The good news is that there are best practices for preventing common issues with ML before they materially impact revenue. Here are four steps every company can take to better manage AI risk from an organizational and technical perspective.
1) Know What Can (and Will) Go Wrong
When it comes to deployed AI, it is a matter of when – not if – models will encounter issues in production. Unlike the largely rules-based system of software development, successful outcomes in machine learning are dependent on not just system health but also the various complexities of models and underlying data layers. Concept and feature drift, training-production skew, cascading model failures, data pipeline issues, and outliers challenge even the most sophisticated machine learning teams deploying models that perform flawlessly in training.
2) Implement ML Observability
Of course, knowing there is a problem is only half the battle; teams also need to figure out why. 84.3% of data scientists and ML engineers cite the time it takes to detect and fix issues with their machine learning models as a pain point today, with over one in four saying it takes them a week or more. Full-stack machine learning observability with ML performance tracing can help close this gap by helping teams automatically pinpoint the source of model performance problems.

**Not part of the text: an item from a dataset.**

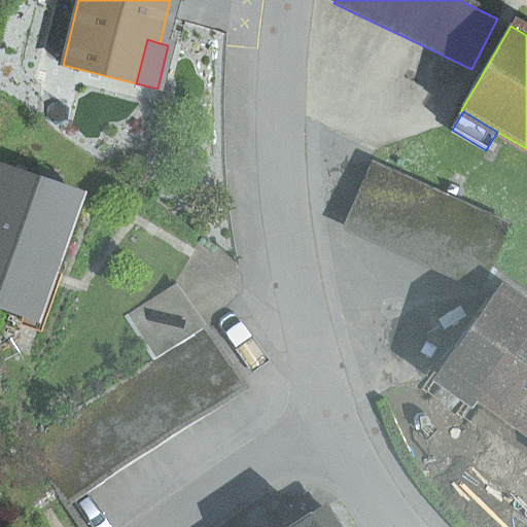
[(483,283),(507,226),(373,166),(346,222),(483,283)]
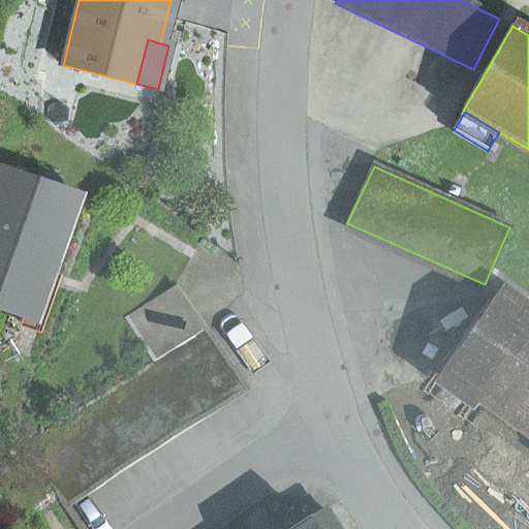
[(0,308),(23,316),(40,269),(51,272),(78,195),(0,167),(0,308)]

Leveraging a platform like Arize, teams can automatically surface the cohorts where performance impact or drift impact are highest and adjust accordingly.

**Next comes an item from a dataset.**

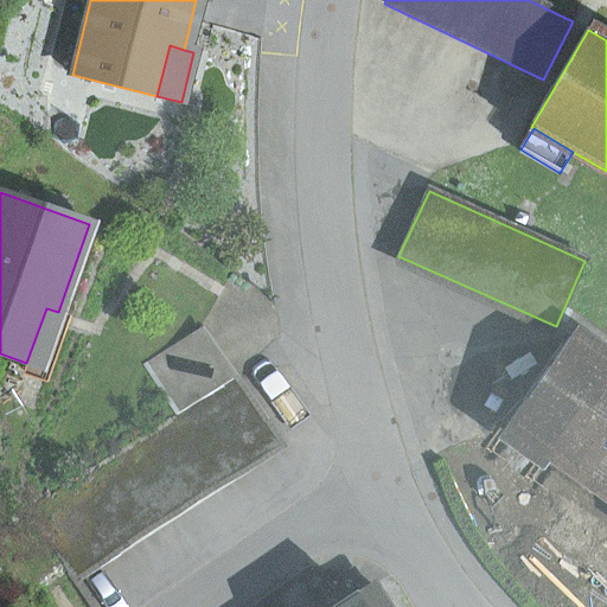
[(23,375),(45,383),(69,315),(58,312),(46,308),(26,363),(23,375)]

3) Invest In the Right People
In its most recent annual financial report, Unity Software flagged the company’s ability to compete for talent as a potential risk factor, noting that “competition is intense” for both “engineers experienced in designing and developing cloud-based platform products” and “data scientists with experience in machine learning and artificial intelligence.”
While this is an industry-wide problem that eludes easy answers, companies can avoid unforced errors. One common mistake that companies make when investing in AI is hiring too many data scientists and not enough machine learning engineers. While data scientists are essential for building an organization’s first models, they often lack the technical skills for getting a model into production and maintaining it once there. Machine learning engineers specialize such tasks and can help ensure an organization has an ML stack to scale AI efforts before the first model is ever deployed.

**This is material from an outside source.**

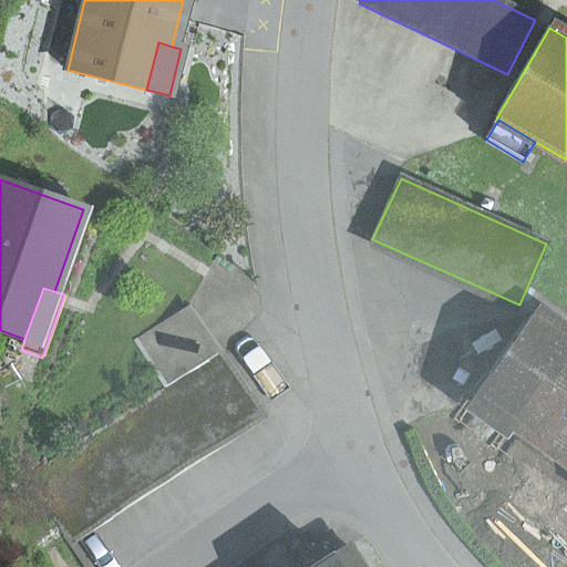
[(166,391),(222,356),(188,308),(134,341),(166,391)]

4) Ensure ML Teams Are Closer to the Businesses They Serve
Great things happen when model builders and product owners are in alignment; the opposite is also true. If businesses add centralized machine learning teams or AI centers of excellence to their technical organizations, one thing that should not get lost in the process but often does (more on this in a future piece) is tight collaboration with internal clients. Technology can help. Leveraging ML observability, data scientists and ML engineers can tie model metrics to business results – sharing the results with product teams and business executives.
While the public spotlight can be unforgiving and at times unfair, Unity Software deserves a lot of credit for its transparency and pointing a way forward for the whole industry. AI risk is much bigger than just one company, and leveraging tools like ML observability to better detect and troubleshoot problems as they arise should be table stakes.